In dissent, Judge N.R. Smith opined that the majority circumvented the FAA and ignored the basic principles articulated in Concepcion. Judge Smith reasoned that Sakkab and Concepcion are indistinguishable and that the majority “overlooks the simple fact that, by preventing parties from limiting arbitration only to individual claims arising between the two contracting parties, the Iskanianrule interferes with the parties freedom to craft arbitration in a way the preserves the informal procedures and simplicity of arbitration”—a central tenet in Concepcion. Judge Smith concluded that the majority supported its conclusion by drawing improper comparisons between representative PAGA actions and antitrust claims or class arbitration instead of properly comparing a representative PAGA claim to individual, bilateral arbitration. This is what the parties had originally agreed to—and would have forced the majority to correctly conclude that the FAA preempts the Iskanian rule.

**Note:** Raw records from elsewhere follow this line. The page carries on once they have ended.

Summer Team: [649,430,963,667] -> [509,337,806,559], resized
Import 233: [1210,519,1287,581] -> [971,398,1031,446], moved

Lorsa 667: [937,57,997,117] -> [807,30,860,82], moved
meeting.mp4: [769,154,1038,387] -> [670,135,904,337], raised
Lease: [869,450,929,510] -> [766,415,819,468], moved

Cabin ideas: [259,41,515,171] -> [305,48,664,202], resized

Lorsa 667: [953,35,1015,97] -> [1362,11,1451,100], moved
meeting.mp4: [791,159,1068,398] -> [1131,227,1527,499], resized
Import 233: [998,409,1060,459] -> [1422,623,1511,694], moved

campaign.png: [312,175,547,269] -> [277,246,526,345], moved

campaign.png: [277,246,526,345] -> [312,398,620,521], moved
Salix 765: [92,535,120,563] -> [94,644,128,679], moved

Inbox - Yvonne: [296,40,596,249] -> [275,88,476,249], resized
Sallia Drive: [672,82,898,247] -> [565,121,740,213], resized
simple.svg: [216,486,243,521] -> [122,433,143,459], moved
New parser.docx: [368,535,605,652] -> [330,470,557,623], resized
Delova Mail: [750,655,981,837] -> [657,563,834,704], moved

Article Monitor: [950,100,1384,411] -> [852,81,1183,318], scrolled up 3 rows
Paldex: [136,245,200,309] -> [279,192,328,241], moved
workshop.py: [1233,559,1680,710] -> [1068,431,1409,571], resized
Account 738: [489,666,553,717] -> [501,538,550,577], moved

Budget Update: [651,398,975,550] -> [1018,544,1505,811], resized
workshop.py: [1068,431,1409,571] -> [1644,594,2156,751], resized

Two cases, Hopkins v. BCI Coca-Cola Bottling Company of Los Angeles, No. 13-56126 and Sierra v. Oakley Sales Corp., No. 13-55891, remain for Ninth Circuit review, presenting the same question of PAGA waiver enforceability. While oral argument for those cases was consolidated with Sakkab on May 25, 2015, it is unclear whether the Ninth Circuit will rule separately on them.
On Friday, October 2, 2015, California Governor Jerry Brown signed legislation to rein in PAGA actions asserting non-compliance with itemized wage statement requirements contained in California Labor Code Section 226(a).
Actions alleging wage statement violations have become all too common and emerged after a 2013 amendment to Section 226. Under prior law employers could do nothing after they received an employee notice that their statements were non-compliant. Now, the Governor’s approval of Assembly Bill 1506 gives employers a 33 calendar day window to “cure” wage statement problems and avoid a PAGA lawsuit. To take advantage of the amendment, employers must give fully compliant itemized wage statements to all allegedly aggrieved employees for each pay period in the three years prior to the date of the written notice.
Bottom line: Barring possible en banc or Supreme Court review of the issue, the Sakkab opinion creates another impediment to full enforcement of representative actions waivers in California courts. However, the new amendment to California law, at least, provides employers with a means to stem the tide of PAGA actions based on non-compliant wage statements.